### PROVIDED INFORMATION
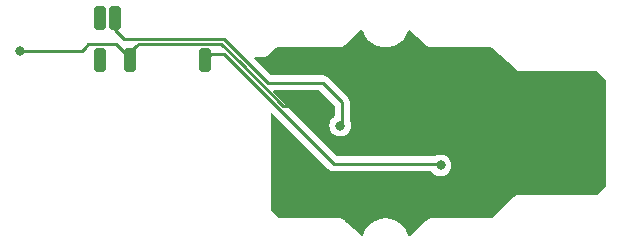
<source format=gbl>
%TF.GenerationSoftware,KiCad,Pcbnew,(6.0.1)*%
%TF.CreationDate,2022-03-10T09:00:32-07:00*%
%TF.ProjectId,MShaw_PICO_Edition_4gbNandExtensionQSB_V2.6,4d536861-775f-4504-9943-4f5f45646974,rev?*%
%TF.SameCoordinates,Original*%
%TF.FileFunction,Copper,L2,Bot*%
%TF.FilePolarity,Positive*%
%FSLAX46Y46*%
G04 Gerber Fmt 4.6, Leading zero omitted, Abs format (unit mm)*
G04 Created by KiCad (PCBNEW (6.0.1)) date 2022-03-10 09:00:32*
%MOMM*%
%LPD*%
G01*
G04 APERTURE LIST*
G04 Aperture macros list*
%AMRoundRect*
0 Rectangle with rounded corners*
0 $1 Rounding radius*
0 $2 $3 $4 $5 $6 $7 $8 $9 X,Y pos of 4 corners*
0 Add a 4 corners polygon primitive as box body*
4,1,4,$2,$3,$4,$5,$6,$7,$8,$9,$2,$3,0*
0 Add four circle primitives for the rounded corners*
1,1,$1+$1,$2,$3*
1,1,$1+$1,$4,$5*
1,1,$1+$1,$6,$7*
1,1,$1+$1,$8,$9*
0 Add four rect primitives between the rounded corners*
20,1,$1+$1,$2,$3,$4,$5,0*
20,1,$1+$1,$4,$5,$6,$7,0*
20,1,$1+$1,$6,$7,$8,$9,0*
20,1,$1+$1,$8,$9,$2,$3,0*%
G04 Aperture macros list end*
%TA.AperFunction,ComponentPad*%
%ADD10RoundRect,0.250000X0.250000X-0.750000X0.250000X0.750000X-0.250000X0.750000X-0.250000X-0.750000X0*%
%TD*%
%TA.AperFunction,ViaPad*%
%ADD11C,0.800000*%
%TD*%
%TA.AperFunction,Conductor*%
%ADD12C,0.250000*%
%TD*%
G04 APERTURE END LIST*
D10*
%TO.P,J3,1,Pin_1*%
%TO.N,GP9*%
X131570000Y-95500000D03*
%TO.P,J3,2,Pin_2*%
%TO.N,GP8*%
X132840000Y-95500000D03*
%TD*%
%TO.P,J1,1,Pin_1*%
%TO.N,GP7*%
X131570000Y-99050000D03*
%TO.P,J1,3,Pin_3*%
%TO.N,GND*%
X134110000Y-99050000D03*
%TO.P,J1,8,Pin_8*%
%TO.N,GP6*%
X140460000Y-99050000D03*
%TD*%
D11*
%TO.N,GND*%
X146500000Y-107600000D03*
X124760000Y-98300000D03*
X157850000Y-97170000D03*
X163500000Y-99500000D03*
X149450000Y-103070000D03*
X155350000Y-105420000D03*
%TO.N,GP6*%
X160410000Y-108000000D03*
%TO.N,GP8*%
X151910000Y-104640000D03*
%TD*%
D12*
%TO.N,GND*%
X143492859Y-99367141D02*
X147075718Y-102950000D01*
X147075718Y-102950000D02*
X149610000Y-102950000D01*
X141851198Y-97725480D02*
X134834520Y-97725480D01*
X134834520Y-97725480D02*
X134660000Y-97900000D01*
X130260000Y-98050000D02*
X130584520Y-97725480D01*
X130584520Y-97725480D02*
X132910500Y-97725480D01*
X130260000Y-98050000D02*
X130010000Y-98300000D01*
X134110000Y-98924980D02*
X134110000Y-98450000D01*
X130010000Y-98300000D02*
X124760000Y-98300000D01*
X143492859Y-99367141D02*
X141851198Y-97725480D01*
X132910500Y-97725480D02*
X134110000Y-98924980D01*
X134110000Y-98450000D02*
X134660000Y-97900000D01*
%TO.N,GP6*%
X146025000Y-102535000D02*
X142040000Y-98550000D01*
X142040000Y-98550000D02*
X141010000Y-98550000D01*
X141010000Y-98550000D02*
X140635020Y-98924980D01*
X146025000Y-102535000D02*
X151370000Y-107880000D01*
X140635020Y-98924980D02*
X140460000Y-98924980D01*
X151370000Y-107880000D02*
X160570000Y-107880000D01*
%TO.N,GP8*%
X145791436Y-101030000D02*
X142037395Y-97275960D01*
X152070000Y-104520000D02*
X152070000Y-102680000D01*
X152070000Y-102680000D02*
X150420000Y-101030000D01*
X132840000Y-96530000D02*
X132840000Y-95675020D01*
X133585960Y-97275960D02*
X132840000Y-96530000D01*
X142037395Y-97275960D02*
X133585960Y-97275960D01*
X150420000Y-101030000D02*
X145791436Y-101030000D01*
%TD*%
%TA.AperFunction,Conductor*%
%TO.N,GND*%
G36*
X157828399Y-96549798D02*
G01*
X157855627Y-96569120D01*
X158449785Y-97122683D01*
X159162861Y-97787039D01*
X159201799Y-97823317D01*
X159206164Y-97827882D01*
X159209160Y-97832631D01*
X159258557Y-97876257D01*
X159261000Y-97878474D01*
X159280400Y-97896548D01*
X159284083Y-97899110D01*
X159285962Y-97900626D01*
X159290240Y-97904238D01*
X159318228Y-97928956D01*
X159335525Y-97937077D01*
X159353922Y-97947694D01*
X159369604Y-97958603D01*
X159403804Y-97970063D01*
X159417301Y-97975471D01*
X159449948Y-97990799D01*
X159458821Y-97992180D01*
X159458823Y-97992181D01*
X159468819Y-97993737D01*
X159489462Y-97998763D01*
X159507579Y-98004834D01*
X159516548Y-98005182D01*
X159516551Y-98005183D01*
X159543611Y-98006234D01*
X159550759Y-98006927D01*
X159550763Y-98006876D01*
X159555611Y-98007251D01*
X159560423Y-98008000D01*
X159586641Y-98008000D01*
X159591532Y-98008095D01*
X159644013Y-98010134D01*
X159644016Y-98010134D01*
X159652984Y-98010482D01*
X159660749Y-98008535D01*
X159671092Y-98008000D01*
X164700397Y-98008000D01*
X164768518Y-98028002D01*
X164786294Y-98041817D01*
X166751780Y-99873293D01*
X166756158Y-99877872D01*
X166759160Y-99882631D01*
X166765888Y-99888573D01*
X166808501Y-99926207D01*
X166810992Y-99928467D01*
X166830370Y-99946524D01*
X166834049Y-99949084D01*
X166835980Y-99950642D01*
X166840254Y-99954251D01*
X166856472Y-99968573D01*
X166868228Y-99978956D01*
X166876352Y-99982770D01*
X166876353Y-99982771D01*
X166879716Y-99984350D01*
X166885500Y-99987065D01*
X166903905Y-99997687D01*
X166919570Y-100008586D01*
X166928081Y-100011439D01*
X166928082Y-100011439D01*
X166953787Y-100020054D01*
X166967287Y-100025465D01*
X166999948Y-100040799D01*
X167018800Y-100043734D01*
X167039453Y-100048765D01*
X167049028Y-100051974D01*
X167049030Y-100051974D01*
X167057541Y-100054827D01*
X167076961Y-100055583D01*
X167093600Y-100056231D01*
X167100757Y-100056925D01*
X167100761Y-100056876D01*
X167105613Y-100057251D01*
X167110423Y-100058000D01*
X167136611Y-100058000D01*
X167141511Y-100058095D01*
X167193975Y-100060137D01*
X167193976Y-100060137D01*
X167202946Y-100060486D01*
X167210725Y-100058536D01*
X167221097Y-100058000D01*
X173647389Y-100058000D01*
X173715510Y-100078002D01*
X173736485Y-100094905D01*
X174365096Y-100723517D01*
X174399121Y-100785829D01*
X174402000Y-100812612D01*
X174402000Y-109787388D01*
X174381998Y-109855509D01*
X174365096Y-109876483D01*
X173736485Y-110505095D01*
X173674172Y-110539120D01*
X173647389Y-110542000D01*
X167022070Y-110542000D01*
X167010375Y-110541456D01*
X167006361Y-110541082D01*
X166997632Y-110538990D01*
X166988670Y-110539432D01*
X166988667Y-110539432D01*
X166939736Y-110541847D01*
X166933526Y-110542000D01*
X166913523Y-110542000D01*
X166909087Y-110542635D01*
X166909076Y-110542636D01*
X166907171Y-110542909D01*
X166895520Y-110544029D01*
X166852295Y-110546162D01*
X166841100Y-110550044D01*
X166817680Y-110555726D01*
X166805955Y-110557405D01*
X166797781Y-110561121D01*
X166797779Y-110561122D01*
X166766572Y-110575311D01*
X166755703Y-110579656D01*
X166723291Y-110590895D01*
X166723289Y-110590896D01*
X166714811Y-110593836D01*
X166707497Y-110599038D01*
X166707496Y-110599039D01*
X166705154Y-110600705D01*
X166684281Y-110612726D01*
X166673490Y-110617633D01*
X166666689Y-110623493D01*
X166640702Y-110645884D01*
X166631497Y-110653098D01*
X166627682Y-110655812D01*
X166627678Y-110655815D01*
X166623703Y-110658643D01*
X166609811Y-110672188D01*
X166604106Y-110677417D01*
X166570055Y-110706757D01*
X166570051Y-110706762D01*
X166563253Y-110712619D01*
X166558372Y-110720149D01*
X166552469Y-110726916D01*
X166552090Y-110726585D01*
X166544414Y-110735949D01*
X165697623Y-111561571D01*
X164781188Y-112455096D01*
X164780039Y-112456216D01*
X164717301Y-112489450D01*
X164692078Y-112492000D01*
X159680940Y-112492000D01*
X159674645Y-112491636D01*
X159669217Y-112490204D01*
X159627018Y-112491327D01*
X159603419Y-112491955D01*
X159600067Y-112492000D01*
X159573523Y-112492000D01*
X159569081Y-112492636D01*
X159566657Y-112492809D01*
X159561063Y-112493082D01*
X159541909Y-112493592D01*
X159532730Y-112493836D01*
X159532729Y-112493836D01*
X159523754Y-112494075D01*
X159505565Y-112499923D01*
X159484862Y-112504697D01*
X159474839Y-112506132D01*
X159474835Y-112506133D01*
X159465955Y-112507405D01*
X159457789Y-112511118D01*
X159457785Y-112511119D01*
X159433137Y-112522326D01*
X159419556Y-112527577D01*
X159412198Y-112529943D01*
X159385224Y-112538616D01*
X159369405Y-112549336D01*
X159350875Y-112559729D01*
X159333490Y-112567633D01*
X159326692Y-112573490D01*
X159326691Y-112573491D01*
X159306168Y-112591175D01*
X159300466Y-112595540D01*
X159300498Y-112595581D01*
X159296707Y-112598602D01*
X159292668Y-112601339D01*
X159289103Y-112604661D01*
X159289096Y-112604666D01*
X159273481Y-112619214D01*
X159269844Y-112622473D01*
X159223253Y-112662619D01*
X159218899Y-112669336D01*
X159211692Y-112676782D01*
X157865627Y-113930880D01*
X157802151Y-113962681D01*
X157731559Y-113955116D01*
X157676263Y-113910587D01*
X157661012Y-113880886D01*
X157597504Y-113702194D01*
X157596064Y-113698141D01*
X157469683Y-113454238D01*
X157311268Y-113229814D01*
X157308329Y-113226667D01*
X157126706Y-113032196D01*
X157126701Y-113032191D01*
X157123769Y-113029052D01*
X156910680Y-112855691D01*
X156675969Y-112712961D01*
X156672022Y-112711247D01*
X156672019Y-112711245D01*
X156427961Y-112605235D01*
X156427959Y-112605234D01*
X156424010Y-112603519D01*
X156419869Y-112602359D01*
X156419867Y-112602358D01*
X156282676Y-112563919D01*
X156159494Y-112529405D01*
X155887351Y-112492000D01*
X155612649Y-112492000D01*
X155340506Y-112529405D01*
X155217324Y-112563919D01*
X155080133Y-112602358D01*
X155080131Y-112602359D01*
X155075990Y-112603519D01*
X155072041Y-112605234D01*
X155072039Y-112605235D01*
X154827981Y-112711245D01*
X154827978Y-112711247D01*
X154824031Y-112712961D01*
X154589320Y-112855691D01*
X154376231Y-113029052D01*
X154373299Y-113032191D01*
X154373294Y-113032196D01*
X154191671Y-113226667D01*
X154188732Y-113229814D01*
X154030317Y-113454238D01*
X153903936Y-113698141D01*
X153902496Y-113702194D01*
X153838988Y-113880886D01*
X153797328Y-113938375D01*
X153731201Y-113964215D01*
X153661601Y-113950202D01*
X153634373Y-113930880D01*
X152477936Y-112853455D01*
X152288200Y-112676682D01*
X152283836Y-112672118D01*
X152280840Y-112667369D01*
X152231443Y-112623743D01*
X152228983Y-112621511D01*
X152228302Y-112620876D01*
X152209600Y-112603452D01*
X152205917Y-112600890D01*
X152204038Y-112599374D01*
X152199749Y-112595753D01*
X152171772Y-112571044D01*
X152154475Y-112562923D01*
X152136078Y-112552306D01*
X152120396Y-112541397D01*
X152086196Y-112529937D01*
X152072699Y-112524529D01*
X152040052Y-112509201D01*
X152031179Y-112507820D01*
X152031177Y-112507819D01*
X152021181Y-112506263D01*
X152000538Y-112501237D01*
X151982421Y-112495166D01*
X151973452Y-112494818D01*
X151973449Y-112494817D01*
X151946389Y-112493766D01*
X151939241Y-112493073D01*
X151939237Y-112493124D01*
X151934389Y-112492749D01*
X151929577Y-112492000D01*
X151903359Y-112492000D01*
X151898468Y-112491905D01*
X151845987Y-112489866D01*
X151845984Y-112489866D01*
X151837016Y-112489518D01*
X151829251Y-112491465D01*
X151818908Y-112492000D01*
X146772612Y-112492000D01*
X146704491Y-112471998D01*
X146683517Y-112455096D01*
X146054905Y-111826485D01*
X146020880Y-111764172D01*
X146018000Y-111737389D01*
X146018000Y-103728094D01*
X146038002Y-103659973D01*
X146091658Y-103613480D01*
X146161932Y-103603376D01*
X146226512Y-103632870D01*
X146233095Y-103638999D01*
X150866343Y-108272247D01*
X150873887Y-108280537D01*
X150878000Y-108287018D01*
X150883777Y-108292443D01*
X150927667Y-108333658D01*
X150930509Y-108336413D01*
X150950230Y-108356134D01*
X150953425Y-108358612D01*
X150962447Y-108366318D01*
X150994679Y-108396586D01*
X151001628Y-108400406D01*
X151012432Y-108406346D01*
X151028956Y-108417199D01*
X151044959Y-108429613D01*
X151085543Y-108447176D01*
X151096173Y-108452383D01*
X151134940Y-108473695D01*
X151142617Y-108475666D01*
X151142622Y-108475668D01*
X151154558Y-108478732D01*
X151173266Y-108485137D01*
X151191855Y-108493181D01*
X151199680Y-108494420D01*
X151199682Y-108494421D01*
X151235519Y-108500097D01*
X151247140Y-108502504D01*
X151282289Y-108511528D01*
X151289970Y-108513500D01*
X151310231Y-108513500D01*
X151329940Y-108515051D01*
X151349943Y-108518219D01*
X151357835Y-108517473D01*
X151363062Y-108516979D01*
X151393954Y-108514059D01*
X151405811Y-108513500D01*
X159593753Y-108513500D01*
X159661874Y-108533502D01*
X159687388Y-108555189D01*
X159798747Y-108678866D01*
X159953248Y-108791118D01*
X159959276Y-108793802D01*
X159959278Y-108793803D01*
X160121681Y-108866109D01*
X160127712Y-108868794D01*
X160221113Y-108888647D01*
X160308056Y-108907128D01*
X160308061Y-108907128D01*
X160314513Y-108908500D01*
X160505487Y-108908500D01*
X160511939Y-108907128D01*
X160511944Y-108907128D01*
X160598887Y-108888647D01*
X160692288Y-108868794D01*
X160698319Y-108866109D01*
X160860722Y-108793803D01*
X160860724Y-108793802D01*
X160866752Y-108791118D01*
X161021253Y-108678866D01*
X161149040Y-108536944D01*
X161224441Y-108406346D01*
X161241223Y-108377279D01*
X161241224Y-108377278D01*
X161244527Y-108371556D01*
X161303542Y-108189928D01*
X161323504Y-108000000D01*
X161303542Y-107810072D01*
X161244527Y-107628444D01*
X161149040Y-107463056D01*
X161021253Y-107321134D01*
X160866752Y-107208882D01*
X160860724Y-107206198D01*
X160860722Y-107206197D01*
X160698319Y-107133891D01*
X160698318Y-107133891D01*
X160692288Y-107131206D01*
X160598888Y-107111353D01*
X160511944Y-107092872D01*
X160511939Y-107092872D01*
X160505487Y-107091500D01*
X160314513Y-107091500D01*
X160308061Y-107092872D01*
X160308056Y-107092872D01*
X160221112Y-107111353D01*
X160127712Y-107131206D01*
X160121682Y-107133891D01*
X160121681Y-107133891D01*
X159959278Y-107206197D01*
X159959276Y-107206198D01*
X159953248Y-107208882D01*
X159947910Y-107212760D01*
X159947907Y-107212762D01*
X159934591Y-107222437D01*
X159860531Y-107246500D01*
X151684595Y-107246500D01*
X151616474Y-107226498D01*
X151595500Y-107209595D01*
X146444770Y-102058865D01*
X146444766Y-102058862D01*
X146264499Y-101878595D01*
X146230473Y-101816283D01*
X146235538Y-101745468D01*
X146278085Y-101688632D01*
X146344605Y-101663821D01*
X146353594Y-101663500D01*
X150105406Y-101663500D01*
X150173527Y-101683502D01*
X150194501Y-101700405D01*
X151399595Y-102905499D01*
X151433621Y-102967811D01*
X151436500Y-102994594D01*
X151436500Y-103796850D01*
X151416498Y-103864971D01*
X151384561Y-103898786D01*
X151298747Y-103961134D01*
X151170960Y-104103056D01*
X151075473Y-104268444D01*
X151016458Y-104450072D01*
X150996496Y-104640000D01*
X151016458Y-104829928D01*
X151075473Y-105011556D01*
X151170960Y-105176944D01*
X151298747Y-105318866D01*
X151453248Y-105431118D01*
X151459276Y-105433802D01*
X151459278Y-105433803D01*
X151621681Y-105506109D01*
X151627712Y-105508794D01*
X151721112Y-105528647D01*
X151808056Y-105547128D01*
X151808061Y-105547128D01*
X151814513Y-105548500D01*
X152005487Y-105548500D01*
X152011939Y-105547128D01*
X152011944Y-105547128D01*
X152098887Y-105528647D01*
X152192288Y-105508794D01*
X152198319Y-105506109D01*
X152360722Y-105433803D01*
X152360724Y-105433802D01*
X152366752Y-105431118D01*
X152521253Y-105318866D01*
X152649040Y-105176944D01*
X152744527Y-105011556D01*
X152803542Y-104829928D01*
X152823504Y-104640000D01*
X152803542Y-104450072D01*
X152744527Y-104268444D01*
X152720381Y-104226622D01*
X152703500Y-104163622D01*
X152703500Y-102758763D01*
X152704027Y-102747579D01*
X152705701Y-102740091D01*
X152703562Y-102672032D01*
X152703500Y-102668075D01*
X152703500Y-102640144D01*
X152702994Y-102636138D01*
X152702061Y-102624292D01*
X152700922Y-102588037D01*
X152700673Y-102580110D01*
X152695022Y-102560658D01*
X152691014Y-102541306D01*
X152689468Y-102529068D01*
X152689467Y-102529066D01*
X152688474Y-102521203D01*
X152672194Y-102480086D01*
X152668359Y-102468885D01*
X152656018Y-102426406D01*
X152651985Y-102419587D01*
X152651983Y-102419582D01*
X152645707Y-102408971D01*
X152637010Y-102391221D01*
X152629552Y-102372383D01*
X152603571Y-102336623D01*
X152597053Y-102326701D01*
X152578578Y-102295460D01*
X152578574Y-102295455D01*
X152574542Y-102288637D01*
X152560218Y-102274313D01*
X152547376Y-102259278D01*
X152535472Y-102242893D01*
X152501406Y-102214711D01*
X152492627Y-102206722D01*
X150923652Y-100637747D01*
X150916112Y-100629461D01*
X150912000Y-100622982D01*
X150862348Y-100576356D01*
X150859507Y-100573602D01*
X150839770Y-100553865D01*
X150836573Y-100551385D01*
X150827551Y-100543680D01*
X150801100Y-100518841D01*
X150795321Y-100513414D01*
X150788375Y-100509595D01*
X150788372Y-100509593D01*
X150777566Y-100503652D01*
X150761047Y-100492801D01*
X150759434Y-100491550D01*
X150745041Y-100480386D01*
X150737772Y-100477241D01*
X150737768Y-100477238D01*
X150704463Y-100462826D01*
X150693813Y-100457609D01*
X150655060Y-100436305D01*
X150635437Y-100431267D01*
X150616734Y-100424863D01*
X150605420Y-100419967D01*
X150605419Y-100419967D01*
X150598145Y-100416819D01*
X150590322Y-100415580D01*
X150590312Y-100415577D01*
X150554476Y-100409901D01*
X150542856Y-100407495D01*
X150507711Y-100398472D01*
X150507710Y-100398472D01*
X150500030Y-100396500D01*
X150479776Y-100396500D01*
X150460065Y-100394949D01*
X150447886Y-100393020D01*
X150440057Y-100391780D01*
X150432165Y-100392526D01*
X150396039Y-100395941D01*
X150384181Y-100396500D01*
X146106030Y-100396500D01*
X146037909Y-100376498D01*
X146016935Y-100359595D01*
X144680435Y-99023095D01*
X144646409Y-98960783D01*
X144651474Y-98889968D01*
X144694021Y-98833132D01*
X144760541Y-98808321D01*
X144769530Y-98808000D01*
X145438980Y-98808000D01*
X145451096Y-98809354D01*
X145451135Y-98808870D01*
X145460086Y-98809590D01*
X145468840Y-98811571D01*
X145522501Y-98808242D01*
X145530303Y-98808000D01*
X145546477Y-98808000D01*
X145550918Y-98807364D01*
X145550919Y-98807364D01*
X145556813Y-98806520D01*
X145566872Y-98805490D01*
X145584196Y-98804415D01*
X145605117Y-98803117D01*
X145605119Y-98803117D01*
X145614075Y-98802561D01*
X145622513Y-98799515D01*
X145625424Y-98798912D01*
X145642292Y-98794706D01*
X145645159Y-98793868D01*
X145654045Y-98792595D01*
X145662216Y-98788880D01*
X145662219Y-98788879D01*
X145697092Y-98773023D01*
X145706461Y-98769209D01*
X145742501Y-98756199D01*
X145742505Y-98756197D01*
X145750945Y-98753150D01*
X145758194Y-98747854D01*
X145760829Y-98746453D01*
X145775814Y-98737697D01*
X145778339Y-98736082D01*
X145786510Y-98732367D01*
X145822338Y-98701496D01*
X145830256Y-98695209D01*
X145837286Y-98690073D01*
X145837289Y-98690071D01*
X145841225Y-98687195D01*
X145852177Y-98676243D01*
X145859025Y-98669885D01*
X145889944Y-98643244D01*
X145889948Y-98643239D01*
X145896747Y-98637381D01*
X145901630Y-98629847D01*
X145907104Y-98623572D01*
X145916668Y-98611752D01*
X146483515Y-98044905D01*
X146545827Y-98010879D01*
X146572610Y-98008000D01*
X151809052Y-98008000D01*
X151815352Y-98008364D01*
X151820783Y-98009797D01*
X151829762Y-98009558D01*
X151886601Y-98008045D01*
X151889954Y-98008000D01*
X151916477Y-98008000D01*
X151920910Y-98007365D01*
X151923336Y-98007192D01*
X151928939Y-98006918D01*
X151957270Y-98006164D01*
X151957271Y-98006164D01*
X151966245Y-98005925D01*
X151974791Y-98003177D01*
X151974793Y-98003177D01*
X151984432Y-98000078D01*
X152005130Y-97995304D01*
X152007893Y-97994908D01*
X152024045Y-97992595D01*
X152032211Y-97988882D01*
X152032218Y-97988880D01*
X152056866Y-97977673D01*
X152070451Y-97972420D01*
X152070588Y-97972376D01*
X152104776Y-97961384D01*
X152120595Y-97950664D01*
X152139125Y-97940271D01*
X152156510Y-97932367D01*
X152183836Y-97908822D01*
X152189534Y-97904460D01*
X152189502Y-97904419D01*
X152193293Y-97901398D01*
X152197332Y-97898661D01*
X152200897Y-97895339D01*
X152200904Y-97895334D01*
X152216519Y-97880786D01*
X152220161Y-97877522D01*
X152259946Y-97843241D01*
X152266747Y-97837381D01*
X152271101Y-97830664D01*
X152278308Y-97823218D01*
X153624373Y-96569120D01*
X153687849Y-96537319D01*
X153758441Y-96544884D01*
X153813737Y-96589413D01*
X153828988Y-96619114D01*
X153842626Y-96657486D01*
X153893936Y-96801859D01*
X154020317Y-97045762D01*
X154178732Y-97270186D01*
X154181670Y-97273332D01*
X154181671Y-97273333D01*
X154363294Y-97467804D01*
X154363299Y-97467809D01*
X154366231Y-97470948D01*
X154579320Y-97644309D01*
X154814031Y-97787039D01*
X154817978Y-97788753D01*
X154817981Y-97788755D01*
X155059104Y-97893490D01*
X155065990Y-97896481D01*
X155070131Y-97897641D01*
X155070133Y-97897642D01*
X155159576Y-97922703D01*
X155330506Y-97970595D01*
X155602649Y-98008000D01*
X155877351Y-98008000D01*
X156149494Y-97970595D01*
X156320424Y-97922703D01*
X156409867Y-97897642D01*
X156409869Y-97897641D01*
X156414010Y-97896481D01*
X156420896Y-97893490D01*
X156662019Y-97788755D01*
X156662022Y-97788753D01*
X156665969Y-97787039D01*
X156900680Y-97644309D01*
X157113769Y-97470948D01*
X157116701Y-97467809D01*
X157116706Y-97467804D01*
X157298329Y-97273333D01*
X157298330Y-97273332D01*
X157301268Y-97270186D01*
X157459683Y-97045762D01*
X157586064Y-96801859D01*
X157637374Y-96657486D01*
X157651012Y-96619114D01*
X157692672Y-96561625D01*
X157758799Y-96535785D01*
X157828399Y-96549798D01*
G37*
%TD.AperFunction*%
%TD*%
M02*

</source>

### WHAT THE EXERCISE ASKS
Your task is to restate, word for word, only those lines above that fall between the line holding "X150795321Y-100513414D01*" and the line holding "X150542856Y-100407495D01*", inclusive.

### COMPLETED EXERCISE
X150795321Y-100513414D01*
X150788375Y-100509595D01*
X150788372Y-100509593D01*
X150777566Y-100503652D01*
X150761047Y-100492801D01*
X150759434Y-100491550D01*
X150745041Y-100480386D01*
X150737772Y-100477241D01*
X150737768Y-100477238D01*
X150704463Y-100462826D01*
X150693813Y-100457609D01*
X150655060Y-100436305D01*
X150635437Y-100431267D01*
X150616734Y-100424863D01*
X150605420Y-100419967D01*
X150605419Y-100419967D01*
X150598145Y-100416819D01*
X150590322Y-100415580D01*
X150590312Y-100415577D01*
X150554476Y-100409901D01*
X150542856Y-100407495D01*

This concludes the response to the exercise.